From this setup, director Jake Syzmanski, whose credits include a long list of Funny or Die and "Saturday Night Live" segments, manages to turn out a series of set pieces that almost amounts to a real movie, albeit one whose go-to move is yelling for perceived comedic effect. Devine in particular seems to have been born without an inside voice, while Efron, now veteran of two "Neighbors" flicks, has some comedic chops that can't help but be overshadowed by his obnoxiously good looks. They're likable enough as the dolts who unwittingly brought in the two ticking time bombs to the gentile family event in paradise. Kendrick and Plaza, meanwhile, run the show. Kendrick's Alice, a nervous sort of rogue, is still recouping from getting dumped at the altar; Plaza's Tatiana is the unflappable alpha who keeps up the coquettish schoolteacher act between burning spliffs in bed and swatting away Mike's advances.
As it is an American wedding comedy, one that would like to be shown on cable in its afterlife, "Mike and Dave" takes a tour of all things raunchy and slapstick before domesticating itself into a movie where people learn actual lessons. (Tops on the list: If you look around and realize everything you touch turns to fireworks ash and/or family infighting, maybe a moment of self-reflection is in order.) And while it cranks up the part of the bride (Sugar Lyn Beard) to a tinny roar, the script loses the groom (Sam Richardson) in a straight-man role that should have produced at least a single laugh.

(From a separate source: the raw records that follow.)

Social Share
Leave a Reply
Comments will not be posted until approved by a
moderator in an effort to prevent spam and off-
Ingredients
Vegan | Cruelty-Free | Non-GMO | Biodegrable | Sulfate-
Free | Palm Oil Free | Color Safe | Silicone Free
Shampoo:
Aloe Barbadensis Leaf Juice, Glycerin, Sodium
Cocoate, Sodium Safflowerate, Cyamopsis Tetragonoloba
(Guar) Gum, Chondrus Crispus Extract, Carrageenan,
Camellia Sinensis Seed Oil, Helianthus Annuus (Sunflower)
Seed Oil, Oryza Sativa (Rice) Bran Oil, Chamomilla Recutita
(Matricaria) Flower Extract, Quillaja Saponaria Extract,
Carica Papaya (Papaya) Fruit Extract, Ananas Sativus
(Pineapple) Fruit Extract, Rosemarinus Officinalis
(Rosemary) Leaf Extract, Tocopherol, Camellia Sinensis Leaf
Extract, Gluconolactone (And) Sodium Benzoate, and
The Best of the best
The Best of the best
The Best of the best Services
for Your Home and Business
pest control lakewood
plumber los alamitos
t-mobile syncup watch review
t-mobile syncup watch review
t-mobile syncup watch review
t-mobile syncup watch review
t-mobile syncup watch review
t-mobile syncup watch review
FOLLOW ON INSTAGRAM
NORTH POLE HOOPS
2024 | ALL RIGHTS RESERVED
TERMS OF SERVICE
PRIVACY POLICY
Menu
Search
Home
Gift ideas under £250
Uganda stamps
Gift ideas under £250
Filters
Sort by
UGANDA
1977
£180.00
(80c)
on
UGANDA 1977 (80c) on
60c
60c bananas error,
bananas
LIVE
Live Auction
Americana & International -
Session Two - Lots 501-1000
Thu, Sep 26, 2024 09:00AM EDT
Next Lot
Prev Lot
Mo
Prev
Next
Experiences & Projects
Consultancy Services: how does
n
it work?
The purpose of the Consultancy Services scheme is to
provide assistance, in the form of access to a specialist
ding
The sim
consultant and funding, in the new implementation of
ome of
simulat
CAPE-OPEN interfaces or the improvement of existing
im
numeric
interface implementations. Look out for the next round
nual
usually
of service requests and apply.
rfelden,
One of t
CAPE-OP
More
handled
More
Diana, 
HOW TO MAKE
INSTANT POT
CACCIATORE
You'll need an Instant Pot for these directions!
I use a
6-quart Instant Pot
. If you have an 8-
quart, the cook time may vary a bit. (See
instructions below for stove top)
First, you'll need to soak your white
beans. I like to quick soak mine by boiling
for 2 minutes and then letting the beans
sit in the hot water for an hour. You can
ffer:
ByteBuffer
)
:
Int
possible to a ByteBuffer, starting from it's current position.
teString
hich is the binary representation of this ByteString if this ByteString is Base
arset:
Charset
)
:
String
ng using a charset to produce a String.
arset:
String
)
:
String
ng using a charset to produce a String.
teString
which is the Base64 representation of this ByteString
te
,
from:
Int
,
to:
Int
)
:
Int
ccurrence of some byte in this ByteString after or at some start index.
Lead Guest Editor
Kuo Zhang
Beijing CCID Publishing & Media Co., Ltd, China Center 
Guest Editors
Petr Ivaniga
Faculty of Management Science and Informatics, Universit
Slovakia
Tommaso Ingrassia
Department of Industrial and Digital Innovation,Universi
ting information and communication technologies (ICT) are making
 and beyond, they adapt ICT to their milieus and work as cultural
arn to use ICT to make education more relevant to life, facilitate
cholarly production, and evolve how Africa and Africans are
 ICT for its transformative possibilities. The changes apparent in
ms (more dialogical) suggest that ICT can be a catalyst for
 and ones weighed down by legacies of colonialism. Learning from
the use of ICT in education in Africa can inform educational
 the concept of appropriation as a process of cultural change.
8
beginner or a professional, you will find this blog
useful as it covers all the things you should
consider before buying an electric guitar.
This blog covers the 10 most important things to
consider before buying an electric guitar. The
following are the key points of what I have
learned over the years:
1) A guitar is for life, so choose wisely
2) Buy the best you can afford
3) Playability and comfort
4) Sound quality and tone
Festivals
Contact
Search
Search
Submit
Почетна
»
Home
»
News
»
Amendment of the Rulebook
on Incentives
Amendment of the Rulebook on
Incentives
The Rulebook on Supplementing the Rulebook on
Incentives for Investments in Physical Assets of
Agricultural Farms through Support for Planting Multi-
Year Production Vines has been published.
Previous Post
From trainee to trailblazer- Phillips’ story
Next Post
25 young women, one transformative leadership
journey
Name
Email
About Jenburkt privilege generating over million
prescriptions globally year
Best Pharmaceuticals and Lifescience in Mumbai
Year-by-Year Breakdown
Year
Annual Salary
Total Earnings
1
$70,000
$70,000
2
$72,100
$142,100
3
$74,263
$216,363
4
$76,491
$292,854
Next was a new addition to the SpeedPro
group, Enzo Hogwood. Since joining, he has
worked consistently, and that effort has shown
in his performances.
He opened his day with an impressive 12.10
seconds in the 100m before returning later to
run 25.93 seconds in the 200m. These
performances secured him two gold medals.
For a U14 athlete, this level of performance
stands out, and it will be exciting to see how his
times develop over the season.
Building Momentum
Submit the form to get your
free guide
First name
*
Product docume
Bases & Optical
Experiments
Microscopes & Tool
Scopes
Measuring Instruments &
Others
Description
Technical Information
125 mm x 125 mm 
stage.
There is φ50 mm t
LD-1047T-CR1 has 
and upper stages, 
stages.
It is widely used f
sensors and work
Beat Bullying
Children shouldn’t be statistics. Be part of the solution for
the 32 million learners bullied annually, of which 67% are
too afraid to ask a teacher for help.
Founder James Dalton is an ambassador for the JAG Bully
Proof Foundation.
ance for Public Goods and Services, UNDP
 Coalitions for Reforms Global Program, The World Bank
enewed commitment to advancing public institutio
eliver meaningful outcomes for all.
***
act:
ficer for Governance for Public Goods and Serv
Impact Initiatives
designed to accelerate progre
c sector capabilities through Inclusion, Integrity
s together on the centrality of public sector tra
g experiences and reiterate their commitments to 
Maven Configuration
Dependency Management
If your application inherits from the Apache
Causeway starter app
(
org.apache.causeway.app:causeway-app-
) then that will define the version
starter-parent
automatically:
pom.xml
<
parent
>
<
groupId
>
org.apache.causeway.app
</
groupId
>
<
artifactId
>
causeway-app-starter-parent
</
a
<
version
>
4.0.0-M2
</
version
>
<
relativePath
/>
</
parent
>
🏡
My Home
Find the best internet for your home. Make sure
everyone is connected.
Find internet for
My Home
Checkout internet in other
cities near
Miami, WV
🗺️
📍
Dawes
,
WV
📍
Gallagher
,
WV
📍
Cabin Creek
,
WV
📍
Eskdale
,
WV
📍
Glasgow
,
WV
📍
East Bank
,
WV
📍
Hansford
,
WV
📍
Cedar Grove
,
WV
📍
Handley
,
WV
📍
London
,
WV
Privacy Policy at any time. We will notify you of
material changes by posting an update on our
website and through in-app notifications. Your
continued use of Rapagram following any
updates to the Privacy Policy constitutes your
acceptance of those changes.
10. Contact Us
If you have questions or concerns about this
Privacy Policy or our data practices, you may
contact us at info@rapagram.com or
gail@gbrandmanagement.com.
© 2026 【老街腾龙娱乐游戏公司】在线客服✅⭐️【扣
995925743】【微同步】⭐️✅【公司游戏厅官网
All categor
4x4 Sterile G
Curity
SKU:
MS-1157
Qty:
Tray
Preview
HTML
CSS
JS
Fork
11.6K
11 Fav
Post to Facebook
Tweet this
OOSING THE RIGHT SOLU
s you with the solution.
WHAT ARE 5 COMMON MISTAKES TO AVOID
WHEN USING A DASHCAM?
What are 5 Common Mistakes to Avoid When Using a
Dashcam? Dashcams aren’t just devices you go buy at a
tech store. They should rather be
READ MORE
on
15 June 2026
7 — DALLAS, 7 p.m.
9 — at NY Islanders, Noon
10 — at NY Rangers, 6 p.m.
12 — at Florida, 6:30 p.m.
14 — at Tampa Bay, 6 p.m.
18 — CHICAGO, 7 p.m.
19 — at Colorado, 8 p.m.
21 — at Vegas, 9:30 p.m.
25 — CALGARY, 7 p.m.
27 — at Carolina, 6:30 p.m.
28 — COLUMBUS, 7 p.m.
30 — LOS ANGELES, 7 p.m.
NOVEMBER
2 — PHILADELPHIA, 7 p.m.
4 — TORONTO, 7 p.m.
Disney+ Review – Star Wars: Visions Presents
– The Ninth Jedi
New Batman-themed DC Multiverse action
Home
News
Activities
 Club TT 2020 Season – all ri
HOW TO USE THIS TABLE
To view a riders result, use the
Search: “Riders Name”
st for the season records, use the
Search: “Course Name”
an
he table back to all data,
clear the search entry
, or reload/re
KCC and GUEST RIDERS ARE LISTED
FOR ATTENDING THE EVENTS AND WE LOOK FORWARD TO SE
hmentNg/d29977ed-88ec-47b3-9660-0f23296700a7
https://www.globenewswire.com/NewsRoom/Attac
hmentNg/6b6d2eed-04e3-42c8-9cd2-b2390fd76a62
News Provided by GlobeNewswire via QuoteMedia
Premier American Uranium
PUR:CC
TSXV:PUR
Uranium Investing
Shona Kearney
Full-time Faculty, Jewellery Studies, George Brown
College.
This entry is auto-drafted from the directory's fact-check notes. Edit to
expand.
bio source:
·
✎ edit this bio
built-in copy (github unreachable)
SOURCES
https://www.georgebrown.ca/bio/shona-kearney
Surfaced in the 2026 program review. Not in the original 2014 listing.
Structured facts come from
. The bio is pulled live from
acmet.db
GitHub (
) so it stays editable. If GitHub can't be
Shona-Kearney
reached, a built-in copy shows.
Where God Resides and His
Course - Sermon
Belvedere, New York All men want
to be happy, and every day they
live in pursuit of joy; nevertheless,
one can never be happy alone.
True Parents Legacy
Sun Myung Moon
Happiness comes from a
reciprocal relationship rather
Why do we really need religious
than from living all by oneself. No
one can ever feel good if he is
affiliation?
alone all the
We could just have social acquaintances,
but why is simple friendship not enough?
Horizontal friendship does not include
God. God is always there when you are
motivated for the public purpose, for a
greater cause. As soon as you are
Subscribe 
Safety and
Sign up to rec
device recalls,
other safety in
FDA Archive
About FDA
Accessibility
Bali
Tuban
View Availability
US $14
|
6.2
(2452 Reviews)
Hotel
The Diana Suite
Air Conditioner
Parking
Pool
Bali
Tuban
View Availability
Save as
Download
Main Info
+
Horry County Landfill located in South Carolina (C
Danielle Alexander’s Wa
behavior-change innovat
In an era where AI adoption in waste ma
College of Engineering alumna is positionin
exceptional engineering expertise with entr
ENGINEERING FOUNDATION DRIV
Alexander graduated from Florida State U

What you can hand it: The cast seems to be just frickin' going for it, whatever it is. "Mike and Dave" is likable, if frivolous. But everyone in it is laying out as if it's the last acting job they're ever going to have. That means a lot of listening to people bray at one another at top volume. It also means the occasional snort-laugh through your nose, always great when you're on a date.